Exercise details:
Each entry below should be output exactly, apart from its images.

[Extracted material]

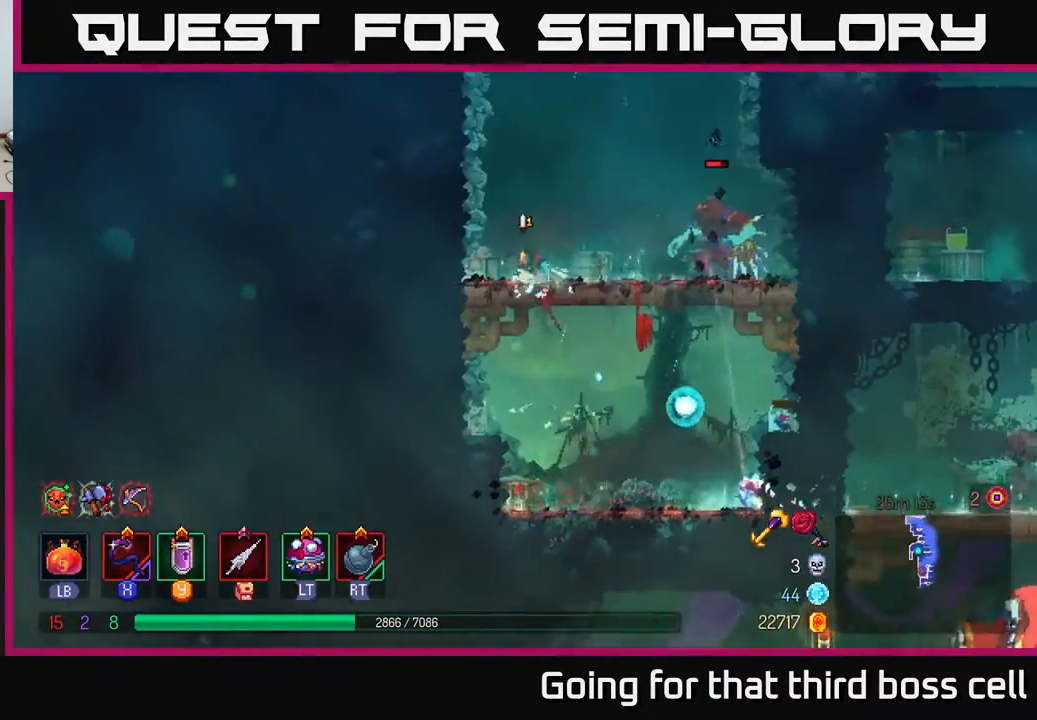
{"buttons": [], "left_stick": "center", "right_stick": "center", "events": [[33, "A", "down"], [117, "A", "up"], [117, "left_stick", "right"], [167, "X", "down"], [267, "X", "up"], [333, "left_stick", "center"]]}
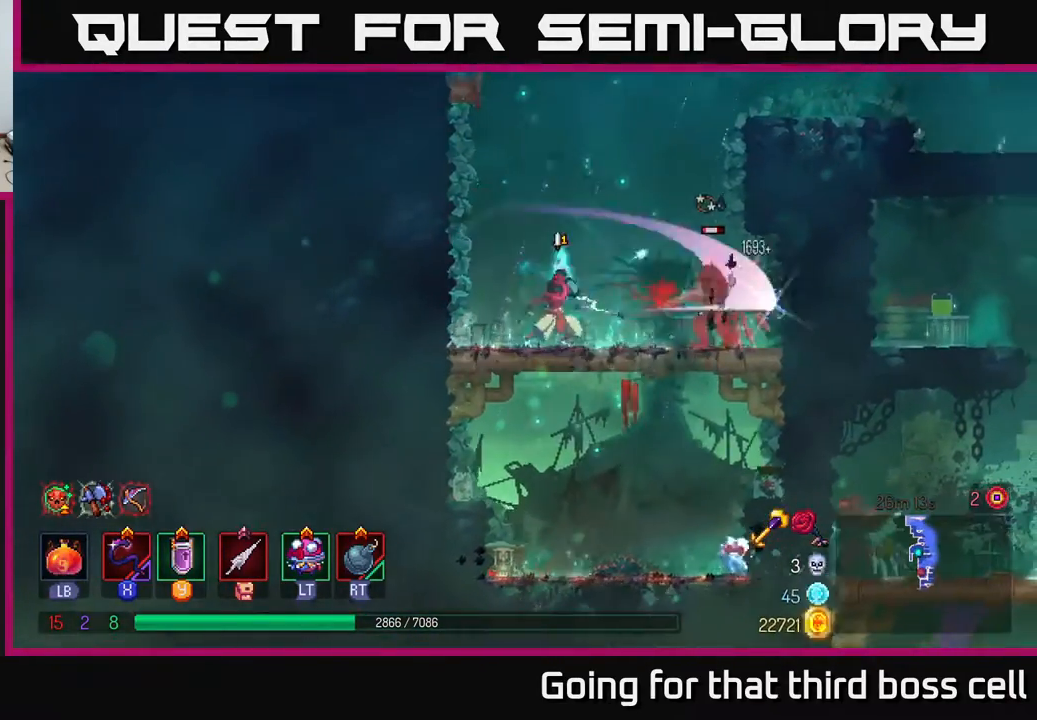
{"buttons": [], "left_stick": "right", "right_stick": "center", "events": [[233, "left_stick", "left"], [300, "left_stick", "right"], [350, "X", "down"], [467, "X", "up"]]}
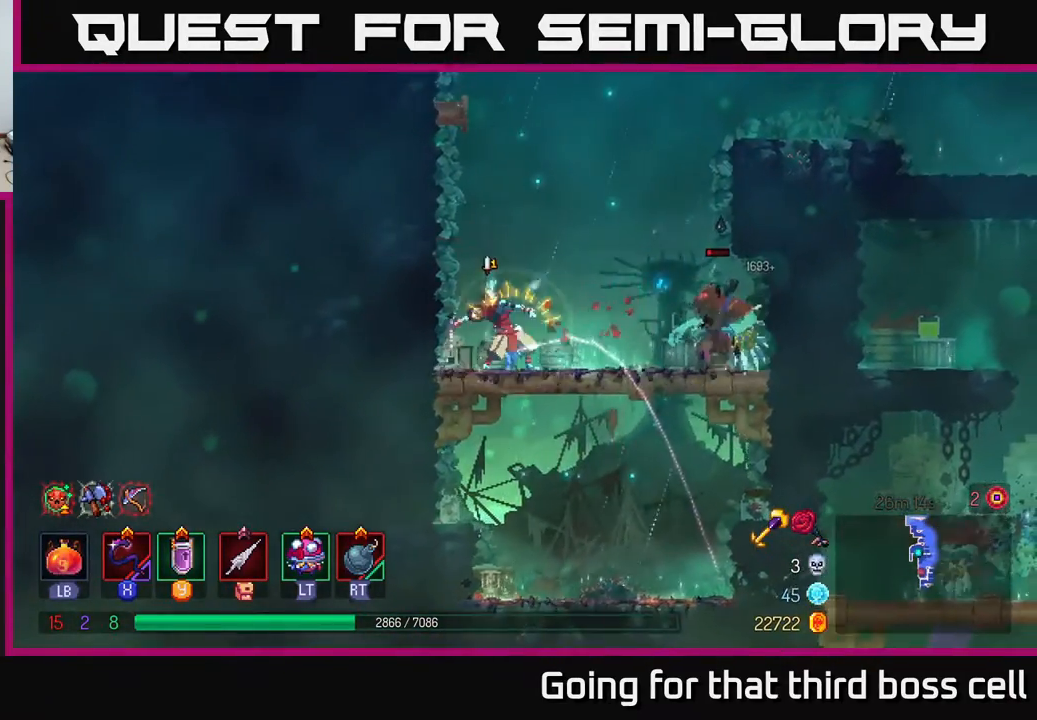
{"buttons": ["A"], "left_stick": "right", "right_stick": "center", "events": [[17, "left_stick", "center"], [333, "left_stick", "right"], [467, "A", "down"]]}
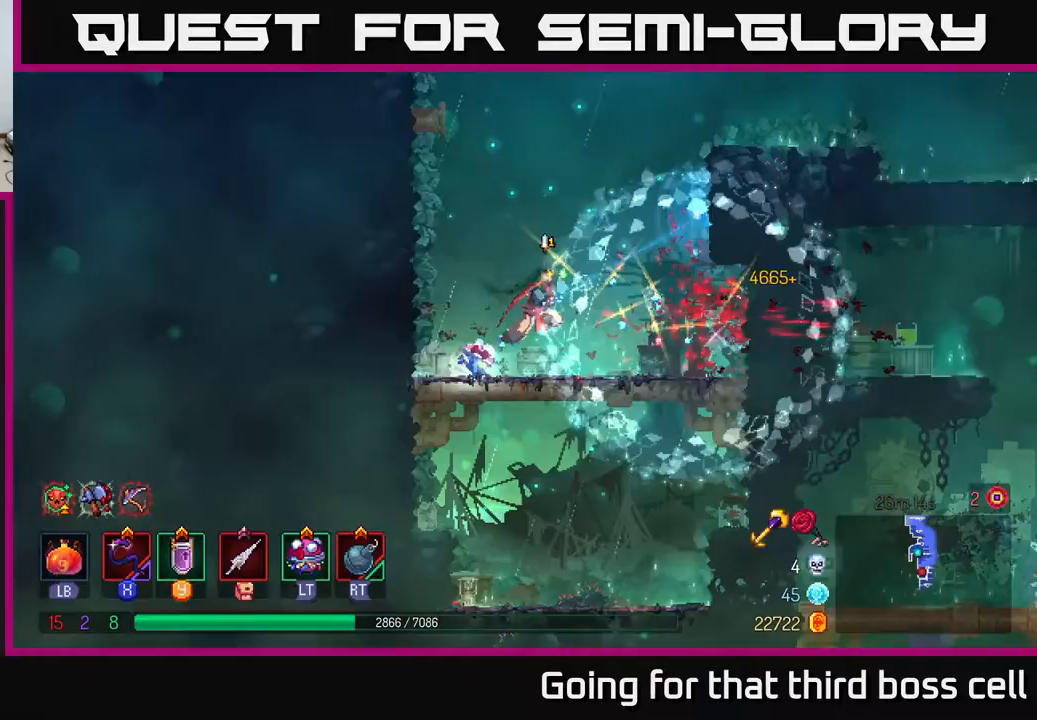
{"buttons": [], "left_stick": "right", "right_stick": "center", "events": [[83, "A", "up"], [167, "A", "down"], [333, "A", "up"]]}
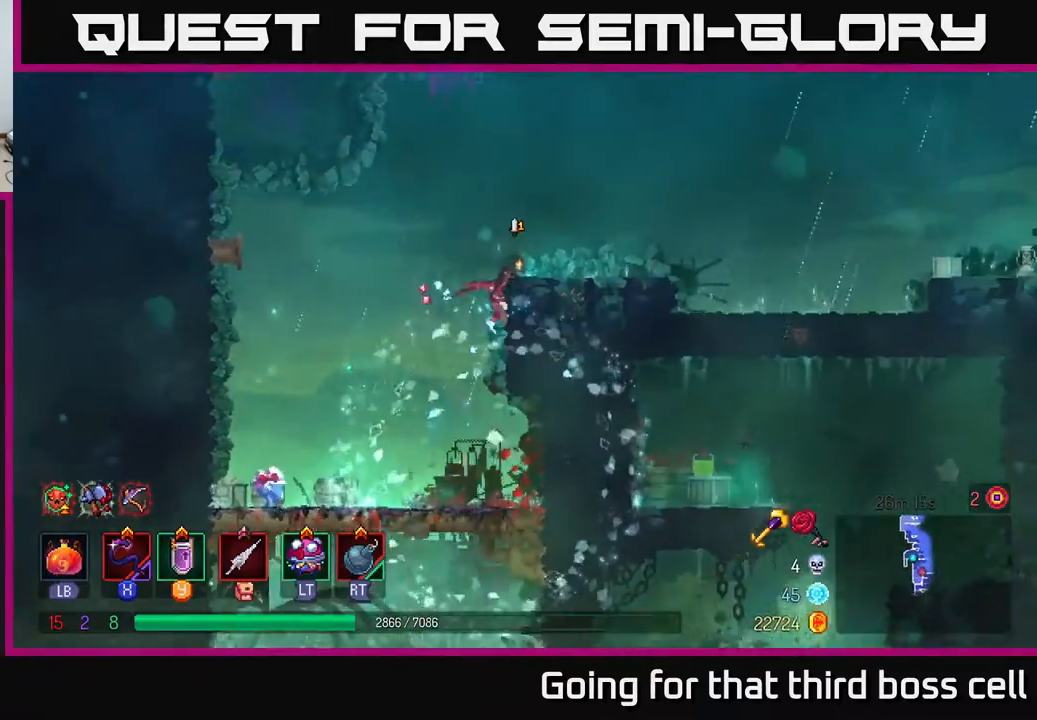
{"buttons": [], "left_stick": "right", "right_stick": "center", "events": [[33, "B", "down"], [133, "B", "up"]]}
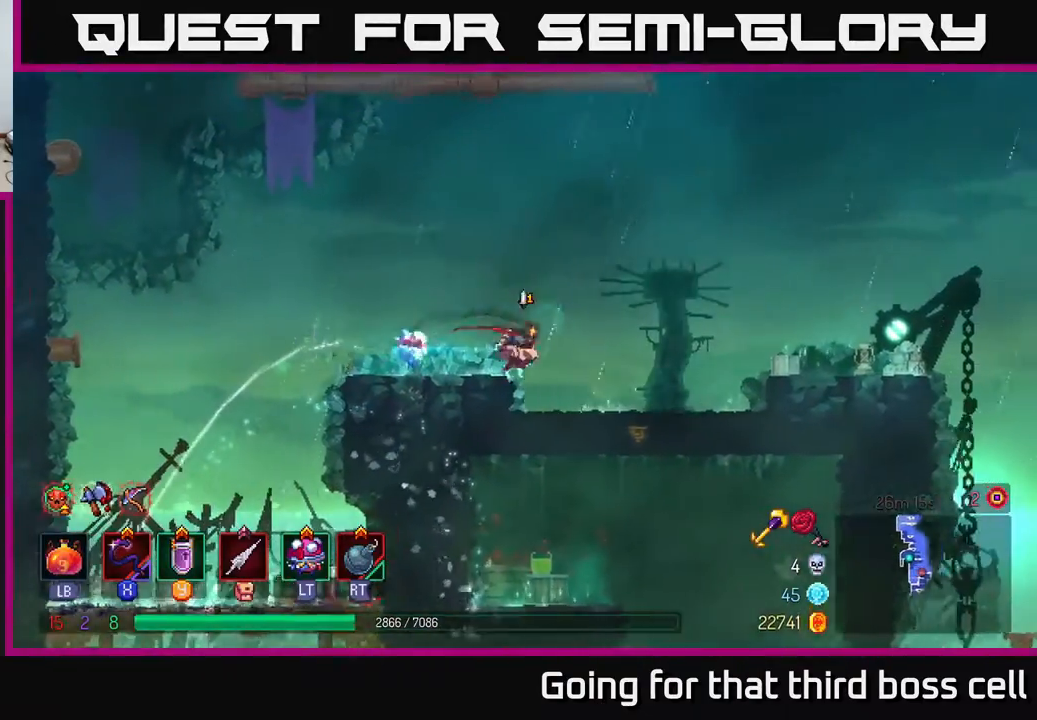
{"buttons": ["A"], "left_stick": "down", "right_stick": "center", "events": [[250, "A", "down"], [267, "left_stick", "down"], [283, "A", "up"], [350, "A", "down"], [400, "A", "up"], [467, "A", "down"]]}
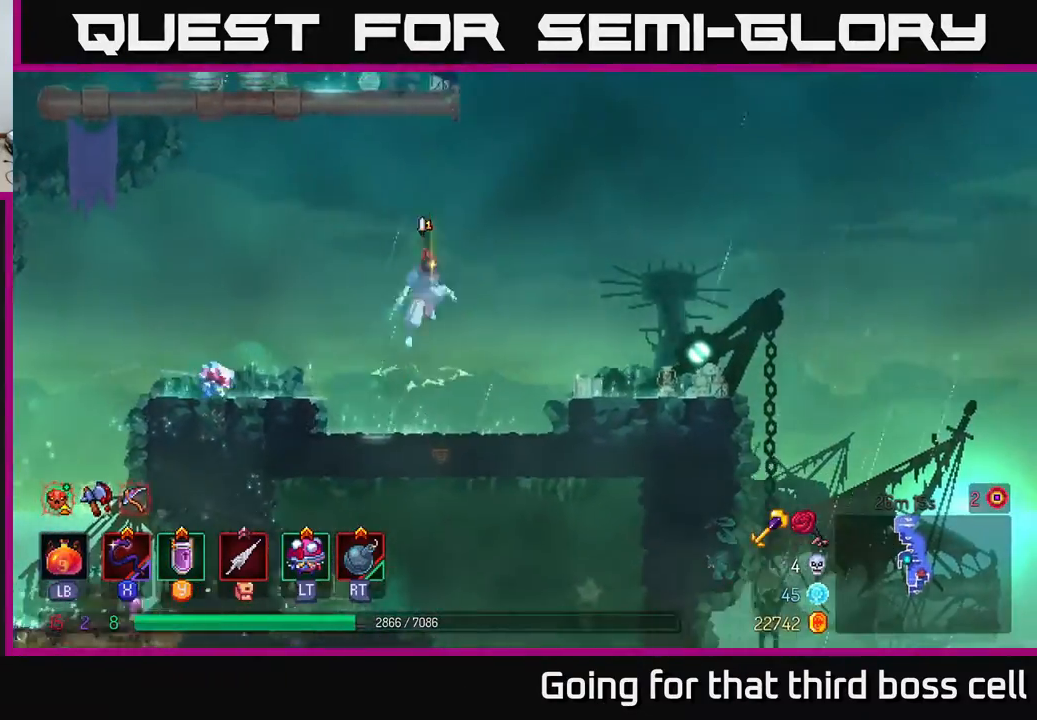
{"buttons": ["A"], "left_stick": "down", "right_stick": "center", "events": [[50, "A", "up"], [150, "left_stick", "center"], [217, "left_stick", "right"], [467, "left_stick", "down"], [500, "A", "down"]]}
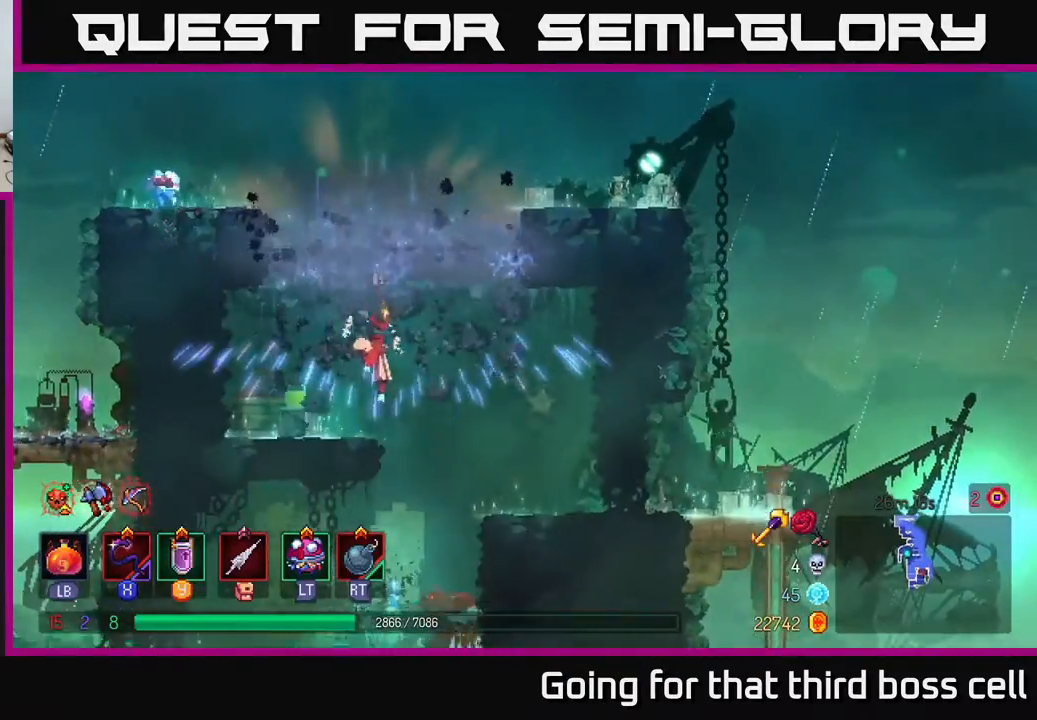
{"buttons": [], "left_stick": "right", "right_stick": "center", "events": [[67, "A", "up"], [133, "A", "down"], [233, "A", "up"], [350, "left_stick", "center"], [433, "left_stick", "right"]]}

[/Extracted material]

Response area:
{"buttons": [], "left_stick": "center", "right_stick": "center", "events": [[33, "A", "down"], [117, "A", "up"], [117, "left_stick", "right"], [167, "X", "down"], [267, "X", "up"], [333, "left_stick", "center"]]}
{"buttons": [], "left_stick": "right", "right_stick": "center", "events": [[233, "left_stick", "left"], [300, "left_stick", "right"], [350, "X", "down"], [467, "X", "up"]]}
{"buttons": ["A"], "left_stick": "right", "right_stick": "center", "events": [[17, "left_stick", "center"], [333, "left_stick", "right"], [467, "A", "down"]]}
{"buttons": [], "left_stick": "right", "right_stick": "center", "events": [[83, "A", "up"], [167, "A", "down"], [333, "A", "up"]]}
{"buttons": [], "left_stick": "right", "right_stick": "center", "events": [[33, "B", "down"], [133, "B", "up"]]}
{"buttons": ["A"], "left_stick": "down", "right_stick": "center", "events": [[250, "A", "down"], [267, "left_stick", "down"], [283, "A", "up"], [350, "A", "down"], [400, "A", "up"], [467, "A", "down"]]}
{"buttons": ["A"], "left_stick": "down", "right_stick": "center", "events": [[50, "A", "up"], [150, "left_stick", "center"], [217, "left_stick", "right"], [467, "left_stick", "down"], [500, "A", "down"]]}
{"buttons": [], "left_stick": "right", "right_stick": "center", "events": [[67, "A", "up"], [133, "A", "down"], [233, "A", "up"], [350, "left_stick", "center"], [433, "left_stick", "right"]]}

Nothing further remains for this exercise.